> [Exercise brief]: Transcribe each line of the material as it is, and drop any picture.
─── Task material ───
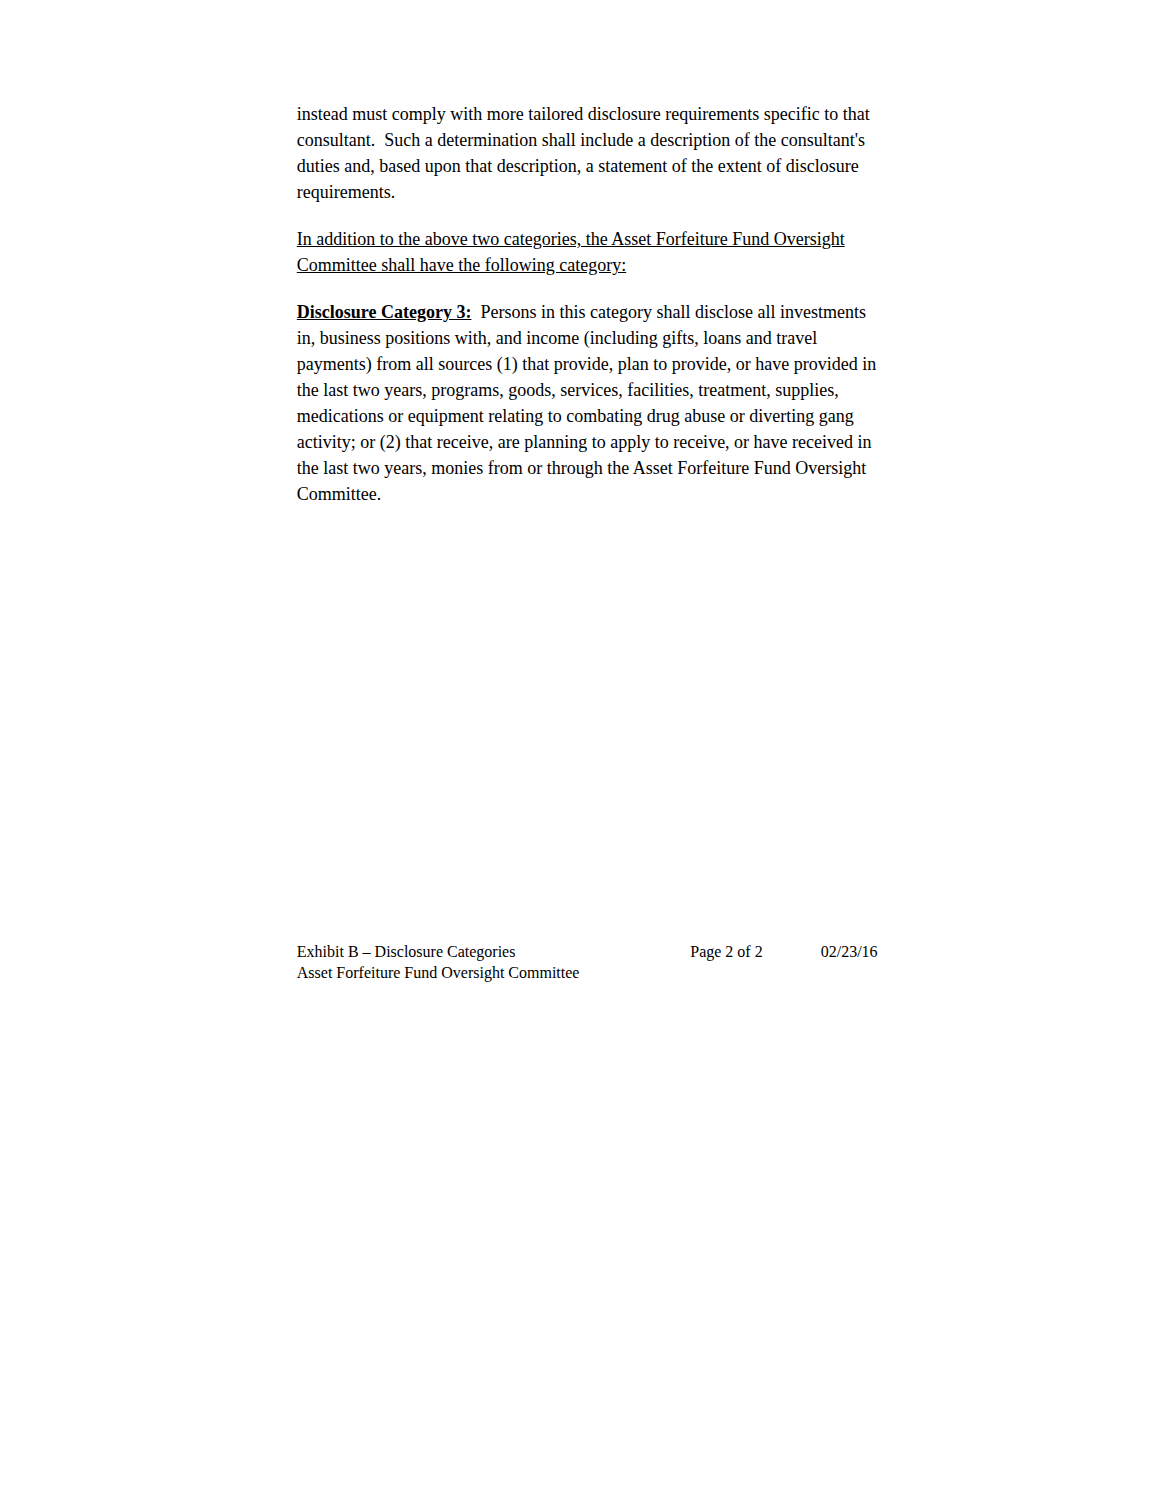instead must comply with more tailored disclosure requirements specific to that consultant. Such a determination shall include a description of the consultant's duties and, based upon that description, a statement of the extent of disclosure requirements.
In addition to the above two categories, the Asset Forfeiture Fund Oversight Committee shall have the following category:
Disclosure Category 3: Persons in this category shall disclose all investments in, business positions with, and income (including gifts, loans and travel payments) from all sources (1) that provide, plan to provide, or have provided in the last two years, programs, goods, services, facilities, treatment, supplies, medications or equipment relating to combating drug abuse or diverting gang activity; or (2) that receive, are planning to apply to receive, or have received in the last two years, monies from or through the Asset Forfeiture Fund Oversight Committee.
Exhibit B – Disclosure Categories
Asset Forfeiture Fund Oversight Committee
Page 2 of 2
02/23/16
───
> [Answer]:
instead must comply with more tailored disclosure requirements specific to that consultant. Such a determination shall include a description of the consultant's duties and, based upon that description, a statement of the extent of disclosure requirements.
In addition to the above two categories, the Asset Forfeiture Fund Oversight Committee shall have the following category:
Disclosure Category 3: Persons in this category shall disclose all investments in, business positions with, and income (including gifts, loans and travel payments) from all sources (1) that provide, plan to provide, or have provided in the last two years, programs, goods, services, facilities, treatment, supplies, medications or equipment relating to combating drug abuse or diverting gang activity; or (2) that receive, are planning to apply to receive, or have received in the last two years, monies from or through the Asset Forfeiture Fund Oversight Committee.
Exhibit B – Disclosure Categories
Asset Forfeiture Fund Oversight Committee
Page 2 of 2
02/23/16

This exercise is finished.